Дом для внука
Шрифт:
— Ферму все-таки строишь, значит?
— Строим, — сказал Межов. — Достраиваем уже, подготовили для закладки первую партию яиц.
— Может, и правильно, воды у нас много, почему не использовать.
Межов понял, принял этот мяч примирения, дал ответный пас:
— Много пустой суеты, бестолковщины. Скоро в поле выезжать, а мы технику еще ремонтируем.
— А РТС?
— РТС зашилась с колхозной. В зимние месяцы для Татарии ремонтировали, левые заказы выполняли.
— А Щербинин куда глядел?
— Щербинин и остановил. Веткину — «строгача» и запретил принимать.
— Стойкий
— Возможно, — сказал Межов. — В больнице он сейчас. Инсульт.
— Ну?! И давно?
— Утром отвезли. Сегодня.
— А я вчера звонить ему хотел, поздравить с днем рождения. Ты не был вчера у него?
— Был, — сказал Межов.
— Ах, какой я дурак, какой дурак! Надо было позвонить, поздравить, а я не поздравил... Уж и трубку снял, а потом обиду свою вспомнил, дурак, и положил. Как он сейчас, не знаешь?
— Тяжелый, в сознание еще не пришел. Левосторонний паралич.
— Ах черт, какая досада! Надо сейчас же туда сходить. Идем вместе?
— Не разрешают. Я звонил, говорил с врачом.
— Он же умереть может, слабый весь, издерганный!
Межов впервые видел такого Баховея, озадаченного, встревоженного, напуганного чужой бедой. Неподдельное горе было в его постаревшем лице. И обычно твердый, немигающий взгляд темных глаз стал жалобным, вопросительно-недоумевающим. Как же так, спрашивал он, жили в одном селе, ссорились, мирились, опять ссорились, и вот я стою с тобой, а он там, на краю могилы, а? Как же так?
— Пойду я, — сказал Межов. — На ферму мне надо, на стройку.
— А я? — спросил Баховей. — Может, и мне с тобой пойти? Куда я сейчас?
Межов молча пожал плечами.
VI
Баховей не думал, что болезнь Щербинина может отозваться в нем таким горем. Столько он видел смертей, особенно в войну, посылал, не колеблясь, людей под пули, да не с КП полка, не командой по полевому телефону, а из траншеи, с «передка», и не однажды сам выскакивал- первым, с пистолетом в руке подымал поредевшие роты, вел под ураганным огнем на какую-нибудь высотку, на сожженную деревеньку, от которой остались обгорелые печные трубы, потому что это были наши высотки, наши деревеньки, и нельзя их было отдавать, кровью за них плачено, жизнью!..

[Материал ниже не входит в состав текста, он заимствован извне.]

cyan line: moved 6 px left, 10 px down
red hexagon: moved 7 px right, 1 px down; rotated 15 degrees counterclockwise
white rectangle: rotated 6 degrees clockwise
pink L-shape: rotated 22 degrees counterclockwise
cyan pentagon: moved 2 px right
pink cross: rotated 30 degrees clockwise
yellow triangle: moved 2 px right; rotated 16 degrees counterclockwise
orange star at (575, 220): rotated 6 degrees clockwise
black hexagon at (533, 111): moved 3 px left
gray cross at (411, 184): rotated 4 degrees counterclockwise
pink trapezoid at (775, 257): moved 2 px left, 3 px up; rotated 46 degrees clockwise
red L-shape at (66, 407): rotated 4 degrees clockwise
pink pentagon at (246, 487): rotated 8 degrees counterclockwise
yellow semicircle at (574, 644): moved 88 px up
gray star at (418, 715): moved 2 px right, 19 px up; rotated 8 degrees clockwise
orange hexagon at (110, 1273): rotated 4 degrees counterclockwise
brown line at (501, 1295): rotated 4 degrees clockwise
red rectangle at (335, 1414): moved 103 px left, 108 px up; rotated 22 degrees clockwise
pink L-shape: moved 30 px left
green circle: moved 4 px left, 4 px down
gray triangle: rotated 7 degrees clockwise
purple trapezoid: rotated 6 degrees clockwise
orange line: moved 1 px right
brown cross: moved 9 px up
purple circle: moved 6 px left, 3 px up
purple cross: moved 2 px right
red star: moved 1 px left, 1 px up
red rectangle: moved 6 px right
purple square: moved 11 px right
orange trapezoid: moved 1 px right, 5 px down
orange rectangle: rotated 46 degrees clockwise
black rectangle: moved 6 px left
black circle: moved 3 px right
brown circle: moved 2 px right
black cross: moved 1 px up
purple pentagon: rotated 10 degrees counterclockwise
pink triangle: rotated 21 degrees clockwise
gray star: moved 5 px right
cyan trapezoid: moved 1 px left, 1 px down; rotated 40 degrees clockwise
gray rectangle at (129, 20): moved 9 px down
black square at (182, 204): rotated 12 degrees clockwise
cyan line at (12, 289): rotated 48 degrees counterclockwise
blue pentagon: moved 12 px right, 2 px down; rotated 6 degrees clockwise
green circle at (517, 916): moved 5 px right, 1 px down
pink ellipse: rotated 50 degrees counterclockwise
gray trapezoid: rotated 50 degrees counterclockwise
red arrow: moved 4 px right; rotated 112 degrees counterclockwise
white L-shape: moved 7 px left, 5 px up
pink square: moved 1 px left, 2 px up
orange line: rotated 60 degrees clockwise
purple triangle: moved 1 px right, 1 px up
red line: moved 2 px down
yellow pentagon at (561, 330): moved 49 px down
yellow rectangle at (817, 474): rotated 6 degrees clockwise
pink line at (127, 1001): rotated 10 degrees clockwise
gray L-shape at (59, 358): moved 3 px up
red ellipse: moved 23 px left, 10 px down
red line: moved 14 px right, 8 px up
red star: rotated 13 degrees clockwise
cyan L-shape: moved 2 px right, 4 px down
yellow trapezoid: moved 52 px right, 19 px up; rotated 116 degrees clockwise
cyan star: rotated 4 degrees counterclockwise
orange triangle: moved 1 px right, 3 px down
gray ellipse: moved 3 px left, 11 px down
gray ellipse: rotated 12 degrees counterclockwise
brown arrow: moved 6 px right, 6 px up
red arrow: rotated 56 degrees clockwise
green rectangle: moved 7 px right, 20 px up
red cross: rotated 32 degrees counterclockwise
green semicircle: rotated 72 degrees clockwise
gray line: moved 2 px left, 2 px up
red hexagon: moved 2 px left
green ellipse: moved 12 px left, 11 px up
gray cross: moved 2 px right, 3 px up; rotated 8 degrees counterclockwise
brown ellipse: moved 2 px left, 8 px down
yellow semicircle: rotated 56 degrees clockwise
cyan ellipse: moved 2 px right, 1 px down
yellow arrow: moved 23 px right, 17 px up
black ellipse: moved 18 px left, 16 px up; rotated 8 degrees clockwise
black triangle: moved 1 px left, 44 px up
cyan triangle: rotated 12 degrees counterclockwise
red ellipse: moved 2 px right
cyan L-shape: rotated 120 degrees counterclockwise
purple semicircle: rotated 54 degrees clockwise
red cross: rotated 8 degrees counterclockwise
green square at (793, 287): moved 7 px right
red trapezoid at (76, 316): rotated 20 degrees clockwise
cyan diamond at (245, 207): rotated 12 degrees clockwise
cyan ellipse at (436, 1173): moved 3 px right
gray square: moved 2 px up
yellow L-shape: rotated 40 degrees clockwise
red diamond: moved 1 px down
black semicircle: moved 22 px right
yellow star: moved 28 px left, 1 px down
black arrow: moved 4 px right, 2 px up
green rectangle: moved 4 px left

Не ожидал, не думал. Почему? Наверно, потому, что эти смерти, эти военные потери заслонили все прежнее, давнее. Ведь именно со Щербининым он впервые изведал холодок смерти, изведал и не сробел рядом с ним, обстрелянным на гражданской, надежным. И в Хлябях по ним стреляли и в Больших Оковах, когда они брали кулаков Пронькиных, и потом в Выселках, в Яблоньке... И вот, видно, душа вспомнила, отозвалась.
Баховей обошел большую лужу перед голым больничным сквером и очутился за воротами. Навстречу ему куда-то торопилась молоденькая санитарка в белом грязном халате.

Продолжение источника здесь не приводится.